Ward 3 Councillor Joe Swan is adding his name to the list of candidates to be London's next mayor.

Swan, 58, made the announcement at a news conference Wednesday afternoon, confirming what many had suspected for weeks.

"Being a politician needs to be restored as an honoured and respected position in our community," Swan said. "I believe Londoners are looking for a skilled and experienced mayor in which they can be proud."

Swan also asked for Londoners help in creating jobs and keeping a tight rein on taxes.

Ward 7 Councillor Matt Brown and former councillor Roger Caranci - along with Swan - are currently considered front-runners in the race.

However, there are over a dozen declared candidates. A full list of candidates is available on the City of London website.

Brown seemed unfazed by Swan's news.

"I'll be the first to welcome Coun. Swan to the race. It won't change my plan whatsoever. I've indicated since January that I will run on my vision."

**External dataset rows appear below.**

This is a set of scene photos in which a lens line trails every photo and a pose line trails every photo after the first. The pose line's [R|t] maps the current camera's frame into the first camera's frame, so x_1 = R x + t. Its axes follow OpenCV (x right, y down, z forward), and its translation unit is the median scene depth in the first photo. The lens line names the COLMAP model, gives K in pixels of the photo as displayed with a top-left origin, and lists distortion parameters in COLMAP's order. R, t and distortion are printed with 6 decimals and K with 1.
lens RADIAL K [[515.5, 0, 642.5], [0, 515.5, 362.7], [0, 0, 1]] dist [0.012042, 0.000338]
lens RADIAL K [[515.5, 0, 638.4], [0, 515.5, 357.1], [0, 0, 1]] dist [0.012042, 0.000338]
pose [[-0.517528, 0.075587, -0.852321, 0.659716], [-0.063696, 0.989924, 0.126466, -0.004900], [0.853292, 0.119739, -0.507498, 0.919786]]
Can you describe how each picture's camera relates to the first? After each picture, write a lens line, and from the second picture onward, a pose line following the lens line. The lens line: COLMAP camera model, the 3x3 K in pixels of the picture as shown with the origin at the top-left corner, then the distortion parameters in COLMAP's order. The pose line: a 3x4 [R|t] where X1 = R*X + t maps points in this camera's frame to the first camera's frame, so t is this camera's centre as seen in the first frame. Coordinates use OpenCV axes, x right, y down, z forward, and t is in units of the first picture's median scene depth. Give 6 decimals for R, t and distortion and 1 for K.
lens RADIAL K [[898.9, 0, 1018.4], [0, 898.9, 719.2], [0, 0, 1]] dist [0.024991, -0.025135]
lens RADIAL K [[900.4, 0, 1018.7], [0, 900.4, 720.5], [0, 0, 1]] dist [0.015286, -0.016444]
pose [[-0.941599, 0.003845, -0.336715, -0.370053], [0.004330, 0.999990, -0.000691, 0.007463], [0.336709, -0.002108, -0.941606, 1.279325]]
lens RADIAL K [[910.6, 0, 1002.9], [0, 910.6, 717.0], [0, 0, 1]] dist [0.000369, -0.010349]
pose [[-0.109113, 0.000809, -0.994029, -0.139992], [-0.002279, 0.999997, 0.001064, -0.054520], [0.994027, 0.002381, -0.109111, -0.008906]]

Caranci also welcomed Swan's decision. "A good thing about it is, it brings another perspective to the race. It's always good to have more people in the race - you get more ideas, good ideas."

About 50 people were on hand for Swan's announcement at the London Music Hall, including fellow councillors Bud Polhill and Bill Armstrong. Former police chief Murray Faulkner was also there.

Swan said if elected, he’ll look at a municipal utility partnership that would integrate hydro and water across southwestern Ontario, as well as a new mobility plan for the London Transit Commission. And he’d consider an annual $500 tax credit for seniors who wish to stay in their own homes.

Western University political science professor Andrew Sancton says Swan's addition will divide the vote and it could be a close race.

"A three-person race can be very unpredictable, and in the absense of an incumbent as well, it means it is going to be quite exciting, I think."

Another candidate could also mean fewer bucks from donors funding the largest campaigns.

"If there are three major candidates for mayor, plus supporting some councillors, it probably means less money to go around," Sancton says.

The new performing arts centre is already slated to become a major election issue after council on Tuesday approved a six to eight week extension so more work can be done on the business plan.

That timeline means no final decision can be made by the current council, as it is expected to become a 'lame duck' council after the final day for nominations to be submitted in September.

Voters go to the polls in the municipal election on Oct. 27, 2014.